When men form themselves into society, and erect a body politic or State, they are to be considered as one moral whole, which is in possession of the supreme power of the State. This supreme power is composed of the powers of each individual collected together, and VOLUNTARILY parted with by him. No individual, in this case, parts with his unalienable rights, the supreme power therefore cannot controul them. Each individual also surrenders the power of controuling his natural alienable rights, ONLY WHEN THE GOOD OF THE WHOLE REQUIRES it.

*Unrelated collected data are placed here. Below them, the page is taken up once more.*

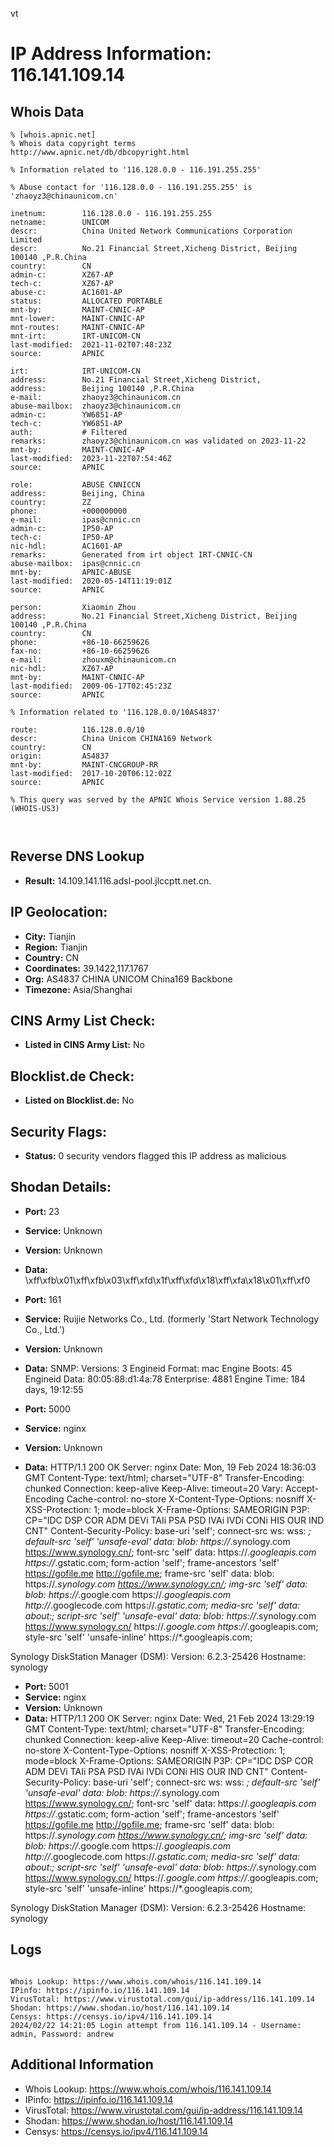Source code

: vt
# IP Address Information: 116.141.109.14

## Whois Data
```
% [whois.apnic.net]
% Whois data copyright terms    http://www.apnic.net/db/dbcopyright.html

% Information related to '116.128.0.0 - 116.191.255.255'

% Abuse contact for '116.128.0.0 - 116.191.255.255' is 'zhaoyz3@chinaunicom.cn'

inetnum:        116.128.0.0 - 116.191.255.255
netname:        UNICOM
descr:          China United Network Communications Corporation Limited
descr:          No.21 Financial Street,Xicheng District, Beijing 100140 ,P.R.China
country:        CN
admin-c:        XZ67-AP
tech-c:         XZ67-AP
abuse-c:        AC1601-AP
status:         ALLOCATED PORTABLE
mnt-by:         MAINT-CNNIC-AP
mnt-lower:      MAINT-CNNIC-AP
mnt-routes:     MAINT-CNNIC-AP
mnt-irt:        IRT-UNICOM-CN
last-modified:  2021-11-02T07:48:23Z
source:         APNIC

irt:            IRT-UNICOM-CN
address:        No.21 Financial Street,Xicheng District,
address:        Beijing 100140 ,P.R.China
e-mail:         zhaoyz3@chinaunicom.cn
abuse-mailbox:  zhaoyz3@chinaunicom.cn
admin-c:        YW6851-AP
tech-c:         YW6851-AP
auth:           # Filtered
remarks:        zhaoyz3@chinaunicom.cn was validated on 2023-11-22
mnt-by:         MAINT-CNNIC-AP
last-modified:  2023-11-22T07:54:46Z
source:         APNIC

role:           ABUSE CNNICCN
address:        Beijing, China
country:        ZZ
phone:          +000000000
e-mail:         ipas@cnnic.cn
admin-c:        IP50-AP
tech-c:         IP50-AP
nic-hdl:        AC1601-AP
remarks:        Generated from irt object IRT-CNNIC-CN
abuse-mailbox:  ipas@cnnic.cn
mnt-by:         APNIC-ABUSE
last-modified:  2020-05-14T11:19:01Z
source:         APNIC

person:         Xiaomin Zhou
address:        No.21 Financial Street,Xicheng District, Beijing  100140 ,P.R.China
country:        CN
phone:          +86-10-66259626
fax-no:         +86-10-66259626
e-mail:         zhouxm@chinaunicom.cn
nic-hdl:        XZ67-AP
mnt-by:         MAINT-CNNIC-AP
last-modified:  2009-06-17T02:45:23Z
source:         APNIC

% Information related to '116.128.0.0/10AS4837'

route:          116.128.0.0/10
descr:          China Unicom CHINA169 Network
country:        CN
origin:         AS4837
mnt-by:         MAINT-CNCGROUP-RR
last-modified:  2017-10-20T06:12:02Z
source:         APNIC

% This query was served by the APNIC Whois Service version 1.88.25 (WHOIS-US3)



```
## Reverse DNS Lookup
- **Result:** 14.109.141.116.adsl-pool.jlccptt.net.cn.

## IP Geolocation:
- **City:** Tianjin
- **Region:** Tianjin
- **Country:** CN
- **Coordinates:** 39.1422,117.1767
- **Org:** AS4837 CHINA UNICOM China169 Backbone
- **Timezone:** Asia/Shanghai

## CINS Army List Check:
- **Listed in CINS Army List:** 
No

## Blocklist.de Check:
- **Listed on Blocklist.de:** 
No

## Security Flags:
- **Status:** 0 security vendors flagged this IP address as malicious

## Shodan Details:
- **Port:** 23
- **Service:** Unknown
- **Version:** Unknown
- **Data:** \xff\xfb\x01\xff\xfb\x03\xff\xfd\x1f\xff\xfd\x18\xff\xfa\x18\x01\xff\xf0

- **Port:** 161
- **Service:** Ruijie Networks Co., Ltd. (formerly 'Start Network Technology Co., Ltd.')
- **Version:** Unknown
- **Data:** SNMP:
  Versions:
    3
  Engineid Format: mac
  Engine Boots: 45
  Engineid Data: 80:05:88:d1:4a:78
  Enterprise: 4881
  Engine Time: 184 days, 19:12:55

- **Port:** 5000
- **Service:** nginx
- **Version:** Unknown
- **Data:** HTTP/1.1 200 OK
Server: nginx
Date: Mon, 19 Feb 2024 18:36:03 GMT
Content-Type: text/html; charset="UTF-8"
Transfer-Encoding: chunked
Connection: keep-alive
Keep-Alive: timeout=20
Vary: Accept-Encoding
Cache-control: no-store
X-Content-Type-Options: nosniff
X-XSS-Protection: 1; mode=block
X-Frame-Options: SAMEORIGIN
P3P: CP="IDC DSP COR ADM DEVi TAIi PSA PSD IVAi IVDi CONi HIS OUR IND CNT"
Content-Security-Policy: base-uri 'self';  connect-src ws: wss: *; default-src 'self' 'unsafe-eval' data: blob: https://*.synology.com https://www.synology.cn/; font-src 'self' data: https://*.googleapis.com https://*.gstatic.com; form-action 'self'; frame-ancestors 'self' https://gofile.me http://gofile.me; frame-src 'self' data: blob: https://*.synology.com https://www.synology.cn/; img-src 'self' data: blob: https://*.google.com https://*.googleapis.com http://*.googlecode.com https://*.gstatic.com; media-src 'self' data: about:;  script-src 'self' 'unsafe-eval' data: blob: https://*.synology.com https://www.synology.cn/ https://*.google.com https://*.googleapis.com; style-src 'self' 'unsafe-inline' https://*.googleapis.com;


Synology DiskStation Manager (DSM):
  Version: 6.2.3-25426
  Hostname: synology


- **Port:** 5001
- **Service:** nginx
- **Version:** Unknown
- **Data:** HTTP/1.1 200 OK
Server: nginx
Date: Wed, 21 Feb 2024 13:29:19 GMT
Content-Type: text/html; charset="UTF-8"
Transfer-Encoding: chunked
Connection: keep-alive
Keep-Alive: timeout=20
Cache-control: no-store
X-Content-Type-Options: nosniff
X-XSS-Protection: 1; mode=block
X-Frame-Options: SAMEORIGIN
P3P: CP="IDC DSP COR ADM DEVi TAIi PSA PSD IVAi IVDi CONi HIS OUR IND CNT"
Content-Security-Policy: base-uri 'self';  connect-src ws: wss: *; default-src 'self' 'unsafe-eval' data: blob: https://*.synology.com https://www.synology.cn/; font-src 'self' data: https://*.googleapis.com https://*.gstatic.com; form-action 'self'; frame-ancestors 'self' https://gofile.me http://gofile.me; frame-src 'self' data: blob: https://*.synology.com https://www.synology.cn/; img-src 'self' data: blob: https://*.google.com https://*.googleapis.com http://*.googlecode.com https://*.gstatic.com; media-src 'self' data: about:;  script-src 'self' 'unsafe-eval' data: blob: https://*.synology.com https://www.synology.cn/ https://*.google.com https://*.googleapis.com; style-src 'self' 'unsafe-inline' https://*.googleapis.com;


Synology DiskStation Manager (DSM):
  Version: 6.2.3-25426
  Hostname: synology


## Logs
```

Whois Lookup: https://www.whois.com/whois/116.141.109.14
IPinfo: https://ipinfo.io/116.141.109.14
VirusTotal: https://www.virustotal.com/gui/ip-address/116.141.109.14
Shodan: https://www.shodan.io/host/116.141.109.14
Censys: https://censys.io/ipv4/116.141.109.14
2024/02/22 14:21:05 Login attempt from 116.141.109.14 - Username: admin, Password: andrew

```
## Additional Information
- Whois Lookup: https://www.whois.com/whois/116.141.109.14
- IPinfo: https://ipinfo.io/116.141.109.14
- VirusTotal: https://www.virustotal.com/gui/ip-address/116.141.109.14
- Shodan: https://www.shodan.io/host/116.141.109.14
- Censys: https://censys.io/ipv4/116.141.109.14

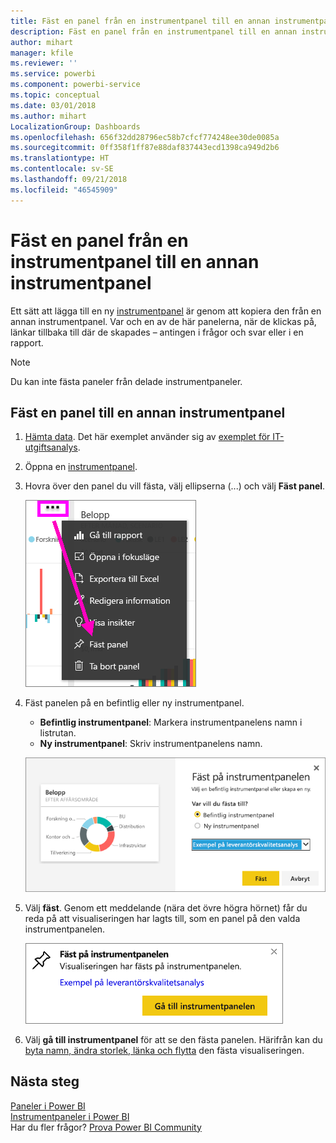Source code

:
 ```yaml
---
title: Fäst en panel från en instrumentpanel till en annan instrumentpanel
description: Fäst en panel från en instrumentpanel till en annan instrumentpanel
author: mihart
manager: kfile
ms.reviewer: ''
ms.service: powerbi
ms.component: powerbi-service
ms.topic: conceptual
ms.date: 03/01/2018
ms.author: mihart
LocalizationGroup: Dashboards
ms.openlocfilehash: 656f32dd28796ec58b7cfcf774248ee30de0085a
ms.sourcegitcommit: 0ff358f1ff87e88daf837443ecd1398ca949d2b6
ms.translationtype: HT
ms.contentlocale: sv-SE
ms.lasthandoff: 09/21/2018
ms.locfileid: "46545909"
---
```

# <a name="pin-a-tile-from-one-dashboard-to-another-dashboard"></a>Fäst en panel från en instrumentpanel till en annan instrumentpanel
Ett sätt att lägga till en ny [instrumentpanel](consumer/end-user-tiles.md) är genom att kopiera den från en annan instrumentpanel. Var och en av de här panelerna, när de klickas på, länkar tillbaka till där de skapades – antingen i frågor och svar eller i en rapport. 

> [!NOTE]
> Du kan inte fästa paneler från delade instrumentpaneler.

## <a name="pin-a-tile-to-another-dashboard"></a>Fäst en panel till en annan instrumentpanel
1. [Hämta data](service-get-data.md). Det här exemplet använder sig av [exemplet för IT-utgiftsanalys](sample-it-spend.md).
2. Öppna en [instrumentpanel](consumer/end-user-dashboards.md).
3. Hovra över den panel du vill fästa, välj ellipserna (...) och välj **Fäst panel**.  
   
   ![ellipsmenyn](media/service-pin-tile-to-another-dashboard/power-bi-pin-another-dash.png)
4. Fäst panelen på en befintlig eller ny instrumentpanel. 
   
   * **Befintlig instrumentpanel**: Markera instrumentpanelens namn i listrutan.
   * **Ny instrumentpanel**: Skriv instrumentpanelens namn.
   
   ![Dialogrutan Fäst på instrumentpanelen](media/service-pin-tile-to-another-dashboard/pbi_pintoanotherdash.png)
5. Välj **fäst**.
   Genom ett meddelande (nära det övre högra hörnet) får du reda på att visualiseringen har lagts till, som en panel på den valda instrumentpanelen.
   
   ![Fönstret Fäst på instrumentpanelen](media/service-pin-tile-to-another-dashboard/power-bi-pin-success.png)
6. Välj **gå till instrumentpanel** för att se den fästa panelen. Härifrån kan du [byta namn, ändra storlek, länka och flytta](service-dashboard-edit-tile.md) den fästa visualiseringen.

## <a name="next-steps"></a>Nästa steg
[Paneler i Power BI](consumer/end-user-tiles.md)  
[Instrumentpaneler i Power BI](consumer/end-user-dashboards.md)  
Har du fler frågor? [Prova Power BI Community](http://community.powerbi.com/)

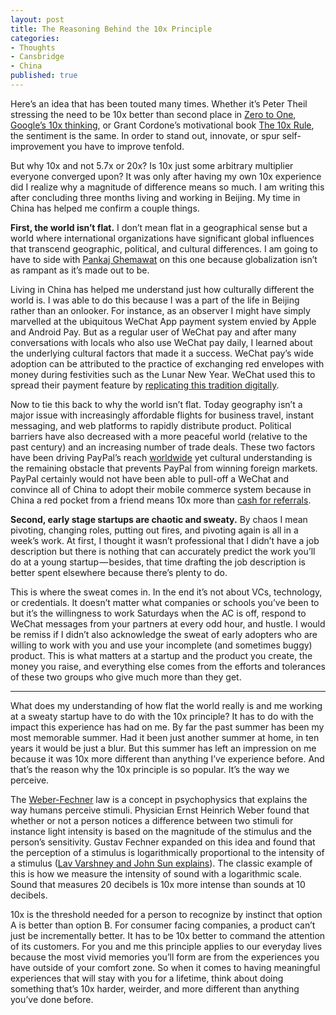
 ```yaml
---
layout: post
title: The Reasoning Behind the 10x Principle
categories:
- Thoughts
- Cansbridge
- China
published: true
---
```


Here’s an idea that has been touted many times. Whether it’s Peter Theil stressing the need to be 10x better than second place in [Zero to One](http://zerotoonebook.com/), [Google’s 10x thinking](https://apps.google.com/learn-more/creating_a_culture_of_innovation.html), or Grant Cordone’s motivational book [The 10x Rule](https://www.amazon.com/10X-Rule-Difference-Between-Success/dp/0470627603), the sentiment is the same. In order to stand out, innovate, or spur self-improvement you have to improve tenfold.

But why 10x and not 5.7x or 20x? Is 10x just some arbitrary multiplier everyone converged upon? It was only after having my own 10x experience did I realize why a magnitude of difference means so much. I am writing this after concluding three months living and working in Beijing. My time in China has helped me confirm a couple things.

**First, the world isn’t flat.** I don’t mean flat in a geographical sense but a world where international organizations have significant global influences that transcend geographic, political, and cultural differences. I am going to have to side with [Pankaj Ghemawat](https://www.ted.com/talks/pankaj_ghemawat_actually_the_world_isn_t_flat?language=en) on this one because globalization isn’t as rampant as it’s made out to be.

Living in China has helped me understand just how culturally different the world is. I was able to do this because I was a part of the life in Beijing rather than an onlooker. For instance, as an observer I might have simply marvelled at the ubiquitous WeChat App payment system envied by Apple and Android Pay. But as a regular user of WeChat pay and after many conversations with locals who also use WeChat pay daily, I learned about the underlying cultural factors that made it a success. WeChat pay’s wide adoption can be attributed to the practice of exchanging red envelopes with money during festivities such as the Lunar New Year. WeChat used this to spread their payment feature by [replicating this tradition digitally](http://qz.com/613384/over-8-billion-red-envelopes-were-sent-over-wechat-during-chinese-new-year/).

Now to tie this back to why the world isn’t flat. Today geography isn’t a major issue with increasingly affordable flights for business travel, instant messaging, and web platforms to rapidly distribute product. Political barriers have also decreased with a more peaceful world (relative to the past century) and an increasing number of trade deals. These two factors have been driving PayPal’s reach [worldwide](https://www.paypal.com/webapps/mpp/country-worldwide) yet cultural understanding is the remaining obstacle that prevents PayPal from winning foreign markets. PayPal certainly would not have been able to pull-off a WeChat and convince all of China to adopt their mobile commerce system because in China a red pocket from a friend means 10x more than [cash for referrals](https://www.quora.com/How-did-PayPals-early-viral-growth-work).

**Second, early stage startups are chaotic and sweaty.** By chaos I mean pivoting, changing roles, putting out fires, and pivoting again is all in a week’s work. At first, I thought it wasn’t professional that I didn’t have a job description but there is nothing that can accurately predict the work you’ll do at a young startup — besides, that time drafting the job description is better spent elsewhere because there’s plenty to do.

This is where the sweat comes in. In the end it’s not about VCs, technology, or credentials. It doesn’t matter what companies or schools you’ve been to but it’s the willingness to work Saturdays when the AC is off, respond to WeChat messages from your partners at every odd hour, and hustle. I would be remiss if I didn’t also acknowledge the sweat of early adopters who are willing to work with you and use your incomplete (and sometimes buggy) product. This is what matters at a startup and the product you create, the money you raise, and everything else comes from the efforts and tolerances of these two groups who give much more than they get.

<hr>

What does my understanding of how flat the world really is and me working at a sweaty startup have to do with the 10x principle? It has to do with the impact this experience has had on me. By far the past summer has been my most memorable summer. Had it been just another summer at home, in ten years it would be just a blur. But this summer has left an impression on me because it was 10x more different than anything I’ve experience before. And that’s the reason why the 10x principle is so popular. It’s the way we perceive.

The [Weber-Fechner](https://en.wikipedia.org/wiki/Weber%E2%80%93Fechner_law) law is a concept in psychophysics that explains the way humans perceive stimuli. Physician Ernst Heinrich Weber found that whether or not a person notices a difference between two stimuli for instance light intensity is based on the magnitude of the stimulus and the person’s sensitivity. Gustav Fechner expanded on this idea and found that the perception of a stimulus is logarithmically proportional to the intensity of a stimulus ([Lav Varshney and John Sun explains](http://www.rle.mit.edu/stir/documents/VarshneyS_Significance2013.pdf)). The classic example of this is how we measure the intensity of sound with a logarithmic scale. Sound that measures 20 decibels is 10x more intense than sounds at 10 decibels.

10x is the threshold needed for a person to recognize by instinct that option A is better than option B. For consumer facing companies, a product can’t just be incrementally better. It has to be 10x better to command the attention of its customers. For you and me this principle applies to our everyday lives because the most vivid memories you’ll form are from the experiences you have outside of your comfort zone. So when it comes to having meaningful experiences that will stay with you for a lifetime, think about doing something that’s 10x harder, weirder, and more different than anything you’ve done before.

Part of what makes politics so difficult, as we well know, is this constant balancing of individual rights with the good of the whole, particularly when groups assume what is good for them is good for the whole. But not only that: how can we successfully navigate competing conceptions of what is moral without having such disagreements devolve into violence? In that sense, The Essex Result provides us with the useful reminder that we need to back off ordinary politics when we are failing at basic ordering principles. When an athlete struggles at the game, the only solution is the return to fundamentals. There can be so much accretion of habit over and against these fundamentals that they can be difficult to recover (which is why good coaches drill the fundamentals endlessly).
The fundamentals are difficult to learn in the first place, but even harder to recover once lost. It is “an arduous task, not to be compassed perhaps by any human powers.” What is required are the right kinds of persons to attempt the task. We need people of high moral character and deep learning of history.
The man who alone undertakes to form a constitution, ought to be an unimpassioned being; one enlightened mind; biassed neither by the lust of power, the allurements of pleasure, nor the glitter of wealth; perfectly acquainted with all the alienable and unalienable rights of mankind; possessed of this grand truth, that all men are born equally free, and that no man ought to surrender any part of his natural rights, without receiving the greatest possible equivalent; and influenced by the impartial principles of rectitude and justice, without partiality for, or prejudice against the interest or professions of any individuals or class of men. He ought also to be master of the histories of all the empires and states which are now existing, and all those which have figured in antiquity, and thereby able to collect and blend their respective excellencies, and avoid those defects which experience hath pointed out.
- The Declaration of Independence states that our rights are “inalienable,” yet the Essex Result suggests that we have to accept some restrictions on our rights in order to enjoy the security of civic life. Are these claims contradictory?
- How do the standards of history instruction affect a democratic polity? Do we carefully examine the “respective excellencies” of different regimes, or are we too focused on defects?
- How is “the good of the whole” to be determined? What extent of agreement among citizens do you need for such a determination, or is that determination to be made only by one who is “an unimpassioned being”? Put another way: to what degree must self-interest be put aside in order to make a republic work? How does self-deception play into that?